[Entradas de elementos de diseño]
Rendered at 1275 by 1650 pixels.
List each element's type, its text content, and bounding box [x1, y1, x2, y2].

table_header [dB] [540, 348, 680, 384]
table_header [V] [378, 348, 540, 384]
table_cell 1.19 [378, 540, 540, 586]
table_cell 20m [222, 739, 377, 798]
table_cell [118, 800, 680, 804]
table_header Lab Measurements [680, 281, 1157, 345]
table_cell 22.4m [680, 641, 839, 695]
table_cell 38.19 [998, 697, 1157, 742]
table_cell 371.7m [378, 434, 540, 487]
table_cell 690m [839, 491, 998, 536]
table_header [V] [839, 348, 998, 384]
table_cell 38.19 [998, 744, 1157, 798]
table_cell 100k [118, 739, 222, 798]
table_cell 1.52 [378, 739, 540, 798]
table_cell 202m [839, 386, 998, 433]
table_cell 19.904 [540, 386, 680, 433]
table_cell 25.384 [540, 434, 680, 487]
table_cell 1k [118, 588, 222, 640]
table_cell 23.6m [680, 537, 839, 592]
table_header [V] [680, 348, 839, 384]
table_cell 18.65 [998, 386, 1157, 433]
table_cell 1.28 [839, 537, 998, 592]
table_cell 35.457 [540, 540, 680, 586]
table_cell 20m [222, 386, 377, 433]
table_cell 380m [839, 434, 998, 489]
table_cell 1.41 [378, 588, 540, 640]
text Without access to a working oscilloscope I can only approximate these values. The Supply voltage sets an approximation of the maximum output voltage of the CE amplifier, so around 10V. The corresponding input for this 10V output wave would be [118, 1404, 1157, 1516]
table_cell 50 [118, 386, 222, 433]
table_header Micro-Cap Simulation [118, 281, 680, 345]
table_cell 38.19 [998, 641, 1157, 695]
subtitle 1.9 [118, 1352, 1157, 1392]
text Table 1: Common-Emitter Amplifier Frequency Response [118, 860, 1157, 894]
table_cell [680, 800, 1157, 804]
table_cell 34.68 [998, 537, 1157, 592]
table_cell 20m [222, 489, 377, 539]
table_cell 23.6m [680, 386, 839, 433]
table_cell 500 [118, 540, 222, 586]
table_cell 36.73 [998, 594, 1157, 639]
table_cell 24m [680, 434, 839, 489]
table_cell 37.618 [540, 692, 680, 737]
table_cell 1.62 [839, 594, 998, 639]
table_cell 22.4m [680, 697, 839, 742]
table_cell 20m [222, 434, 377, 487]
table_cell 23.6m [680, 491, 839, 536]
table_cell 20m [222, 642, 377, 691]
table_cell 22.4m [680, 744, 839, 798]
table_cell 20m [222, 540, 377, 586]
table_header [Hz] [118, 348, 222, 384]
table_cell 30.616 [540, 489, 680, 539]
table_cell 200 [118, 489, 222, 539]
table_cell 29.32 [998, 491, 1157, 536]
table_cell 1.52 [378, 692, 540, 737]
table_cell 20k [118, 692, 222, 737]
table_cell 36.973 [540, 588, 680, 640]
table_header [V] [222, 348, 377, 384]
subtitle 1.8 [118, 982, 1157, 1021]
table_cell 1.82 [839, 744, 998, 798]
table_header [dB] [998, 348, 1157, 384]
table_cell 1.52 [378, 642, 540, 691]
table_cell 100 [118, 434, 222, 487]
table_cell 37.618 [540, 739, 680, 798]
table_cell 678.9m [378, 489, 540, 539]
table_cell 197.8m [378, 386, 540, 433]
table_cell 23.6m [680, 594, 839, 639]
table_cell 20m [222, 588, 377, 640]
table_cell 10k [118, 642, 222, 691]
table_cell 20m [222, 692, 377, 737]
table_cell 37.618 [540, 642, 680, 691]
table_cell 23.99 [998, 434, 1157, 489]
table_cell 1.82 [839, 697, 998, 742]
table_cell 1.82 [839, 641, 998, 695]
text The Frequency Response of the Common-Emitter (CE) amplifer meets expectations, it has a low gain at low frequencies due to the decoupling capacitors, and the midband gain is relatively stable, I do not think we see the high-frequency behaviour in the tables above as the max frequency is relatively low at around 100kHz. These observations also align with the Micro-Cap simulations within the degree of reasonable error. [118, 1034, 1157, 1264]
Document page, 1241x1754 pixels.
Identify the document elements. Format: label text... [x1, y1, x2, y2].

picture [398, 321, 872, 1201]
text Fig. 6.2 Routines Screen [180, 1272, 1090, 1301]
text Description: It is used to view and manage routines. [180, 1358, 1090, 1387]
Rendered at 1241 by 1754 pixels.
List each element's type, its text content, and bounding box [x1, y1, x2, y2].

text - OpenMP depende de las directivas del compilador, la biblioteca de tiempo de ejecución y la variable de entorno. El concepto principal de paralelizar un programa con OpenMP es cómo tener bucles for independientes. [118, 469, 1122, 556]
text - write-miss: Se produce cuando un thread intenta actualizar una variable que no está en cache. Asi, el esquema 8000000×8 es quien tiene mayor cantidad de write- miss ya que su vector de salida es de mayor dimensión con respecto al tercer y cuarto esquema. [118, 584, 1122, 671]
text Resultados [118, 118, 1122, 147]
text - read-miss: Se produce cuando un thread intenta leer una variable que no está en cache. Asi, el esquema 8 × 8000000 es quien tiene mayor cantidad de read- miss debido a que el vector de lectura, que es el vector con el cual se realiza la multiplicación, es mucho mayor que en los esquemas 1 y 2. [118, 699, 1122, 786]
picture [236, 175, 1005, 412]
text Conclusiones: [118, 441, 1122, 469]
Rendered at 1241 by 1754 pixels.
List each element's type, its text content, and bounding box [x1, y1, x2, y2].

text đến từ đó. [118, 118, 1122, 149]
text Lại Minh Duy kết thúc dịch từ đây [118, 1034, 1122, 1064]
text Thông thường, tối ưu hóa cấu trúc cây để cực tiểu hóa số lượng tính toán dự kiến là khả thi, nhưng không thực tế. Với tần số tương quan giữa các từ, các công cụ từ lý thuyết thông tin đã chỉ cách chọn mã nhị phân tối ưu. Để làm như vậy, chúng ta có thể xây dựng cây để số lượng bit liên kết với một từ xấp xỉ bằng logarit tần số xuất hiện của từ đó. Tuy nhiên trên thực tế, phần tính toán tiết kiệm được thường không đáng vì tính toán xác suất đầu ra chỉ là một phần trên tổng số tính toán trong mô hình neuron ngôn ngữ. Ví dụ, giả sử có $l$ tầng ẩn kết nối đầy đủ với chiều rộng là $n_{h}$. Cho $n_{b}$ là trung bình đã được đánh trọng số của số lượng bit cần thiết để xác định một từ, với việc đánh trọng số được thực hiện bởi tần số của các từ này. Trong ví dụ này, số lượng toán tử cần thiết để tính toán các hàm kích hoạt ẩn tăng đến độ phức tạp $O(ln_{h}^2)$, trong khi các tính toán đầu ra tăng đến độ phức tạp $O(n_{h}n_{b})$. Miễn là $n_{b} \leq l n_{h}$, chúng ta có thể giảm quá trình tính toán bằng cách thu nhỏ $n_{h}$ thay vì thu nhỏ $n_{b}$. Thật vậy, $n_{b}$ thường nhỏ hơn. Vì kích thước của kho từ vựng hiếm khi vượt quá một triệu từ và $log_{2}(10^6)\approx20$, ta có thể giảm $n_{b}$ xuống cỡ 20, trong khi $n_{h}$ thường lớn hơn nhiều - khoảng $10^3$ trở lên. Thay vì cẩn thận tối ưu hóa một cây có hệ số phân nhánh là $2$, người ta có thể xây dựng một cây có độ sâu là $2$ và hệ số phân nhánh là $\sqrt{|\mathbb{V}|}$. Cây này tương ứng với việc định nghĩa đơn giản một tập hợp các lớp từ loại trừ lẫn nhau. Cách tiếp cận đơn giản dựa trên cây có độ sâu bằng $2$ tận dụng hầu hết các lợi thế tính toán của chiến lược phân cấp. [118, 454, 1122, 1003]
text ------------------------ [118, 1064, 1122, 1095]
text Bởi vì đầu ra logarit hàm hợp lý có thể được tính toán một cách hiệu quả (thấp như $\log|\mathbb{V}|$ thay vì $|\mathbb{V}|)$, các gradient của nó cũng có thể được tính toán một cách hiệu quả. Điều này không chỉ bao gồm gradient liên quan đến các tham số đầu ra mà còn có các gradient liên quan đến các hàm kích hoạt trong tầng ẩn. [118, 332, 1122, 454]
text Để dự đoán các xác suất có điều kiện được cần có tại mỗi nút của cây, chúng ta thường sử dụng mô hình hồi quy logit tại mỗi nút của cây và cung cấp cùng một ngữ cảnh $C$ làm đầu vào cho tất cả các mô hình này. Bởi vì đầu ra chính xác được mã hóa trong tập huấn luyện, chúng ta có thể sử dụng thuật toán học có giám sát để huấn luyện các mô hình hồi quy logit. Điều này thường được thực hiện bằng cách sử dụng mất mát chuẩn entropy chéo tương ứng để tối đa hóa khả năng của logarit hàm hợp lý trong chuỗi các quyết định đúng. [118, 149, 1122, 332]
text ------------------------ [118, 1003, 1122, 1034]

Detalles de la tarea: Selecciona y copia cada línea de los datos anteriores que contenga la palabra "Frequency". Las mayúsculas y minúsculas deben coincidir.

Resultado completo:
text Table 1: Common-Emitter Amplifier Frequency Response [118, 860, 1157, 894]
text The Frequency Response of the Common-Emitter (CE) amplifer meets expectations, it has a low gain at low frequencies due to the decoupling capacitors, and the midband gain is relatively stable, I do not think we see the high-frequency behaviour in the tables above as the max frequency is relatively low at around 100kHz. These observations also align with the Micro-Cap simulations within the degree of reasonable error. [118, 1034, 1157, 1264]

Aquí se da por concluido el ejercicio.